What goes with Linux
Throughout this site, we are going to be talking a great deal about what makes up the Linux
operating system. In its earliest form, Linux consisted of the base operating
system and many of the tools that were provided on a standard UNIX system. For
many companies or businesses, that was enough. These companies may have only required a single
computer with several serial terminals attached, running a word processor, database, or other
application. However, when a single computer is not enough, the base Linux
package does not provide you with everything that you need.

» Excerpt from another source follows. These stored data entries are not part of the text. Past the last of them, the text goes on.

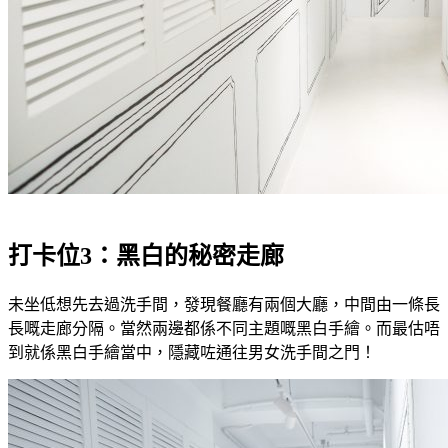
打卡位3：黑白的秘密走廊
未坐低想先去過洗手間，發現餐廳有兩個大廳，中間由一條長
長嘅走廊分隔。當然兩邊都係不同主題嘅黑白手繪。而最估唔
到就係黑白手繪當中，隱藏咗通往男女洗手間之門！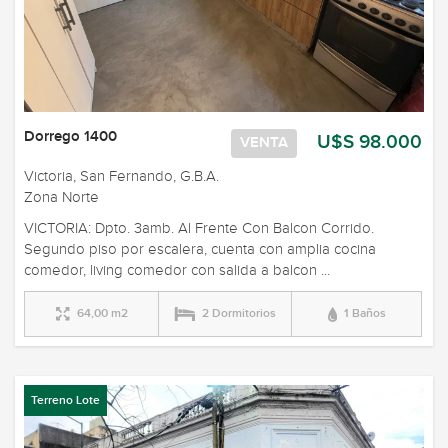
Dorrego 1400
U$S 98.000
VENTA
Victoria, San Fernando, G.B.A.
Zona Norte
VICTORIA: Dpto. 3amb. Al Frente Con Balcon Corrido.
Segundo piso por escalera, cuenta con amplia cocina
comedor, living comedor con salida a balcon ...
64,00 m2
2 Dormitorios
1 Baños
Terreno Lote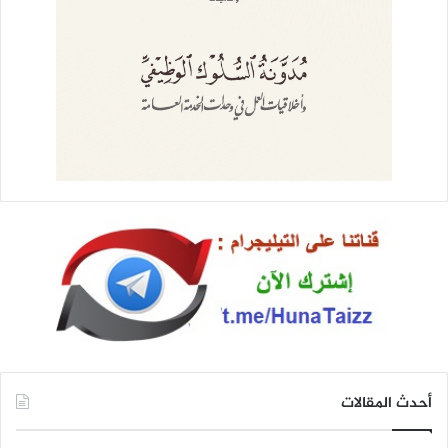
أحدث المقالات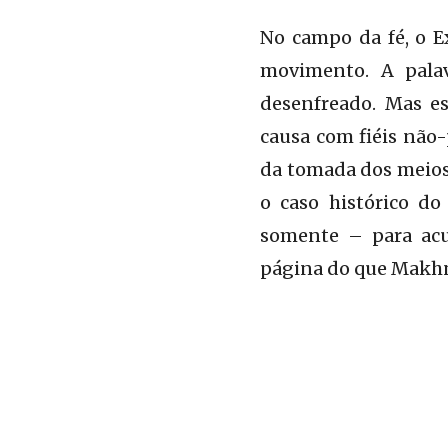
No campo da fé, o Ex
movimento. A palav
desenfreado. Mas es
causa com fiéis não-
da tomada dos meios 
o caso histórico d
somente – para acu
página do que Makhn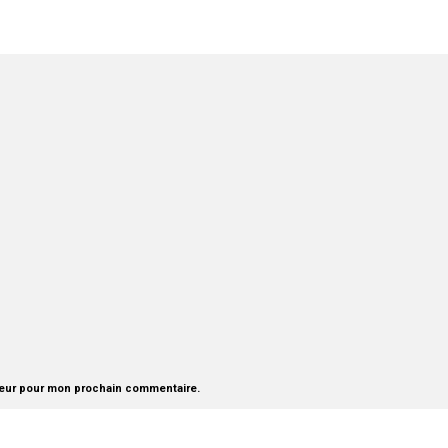
teur pour mon prochain commentaire.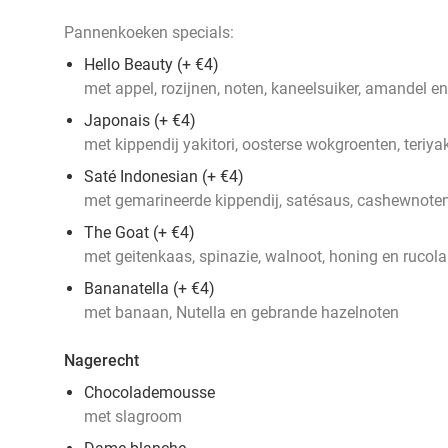
Pannenkoeken specials:
Hello Beauty (+ €4)
met appel, rozijnen, noten, kaneelsuiker, amandel e
Japonais (+ €4)
met kippendij yakitori, oosterse wokgroenten, teriy
Saté Indonesian (+ €4)
met gemarineerde kippendij, satésaus, cashewnoten,
The Goat (+ €4)
met geitenkaas, spinazie, walnoot, honing en rucola
Bananatella (+ €4)
met banaan, Nutella en gebrande hazelnoten
Nagerecht
Chocolademousse
met slagroom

Suppose you want to be able to connect all the computers in your company into a computer
network. The first thing that you could use is the networking capabilities of
UUCP, which is included in Linux's network package. However, this is limited
to exchanging files, remotely executing programs, and simple terminal
emulation. Also, it is limited to serial lines and the speed at which data can be transferred is
limited as well.
So it was in the dark recesses of ancient computer history. Today, products exist that allow
simultaneous connection between multiple machines with substantially higher performance. One such
product is TCP/IP (Transmission Control Protocol/Internet Protocol). If a company decides it needs
an efficient network, it might decide to install TCP/IP, which has become the
industry standard for connecting not only UNIX systems, but other systems as
There is a problem with TCP/IP that many companies run into. Suppose you want everyone in the
company to be able to access a specific set of files. With TCP/IP you could devise a scheme that
copies the files from a central machine to the others. However, if the files need to be changed, you
need to ensure that the updated files are copied back to your source machine. This is not only prone
to errors, but it is also inefficient.
Why not have a single location where the source files themselves can be edited? That way, changes
made to a file are immediately available to everyone. The problem is that TCP/IP by itself has
nothing built in to allow you to share files. You need a way to make a directory (or set of
directories) on a remote machine appear as though it were local to your machine.
Like many operating systems, Linux provides an answer: NFS
(Network File System). With NFS, directories or even entire filesystems can appear as if they are
local. One central computer can have the files physically on its hard disk and make them available
via NFS to the rest of the network.
Two other products are worth mentioning. To incorporate the wonders of a graphical user interface
(GUI), you have a solution in the form of X-Windows. And if you just switched to Linux and still
have quite a few DOS applications that you can't live without, Linux provides a
solution: dosemu or the DOS Emulator package.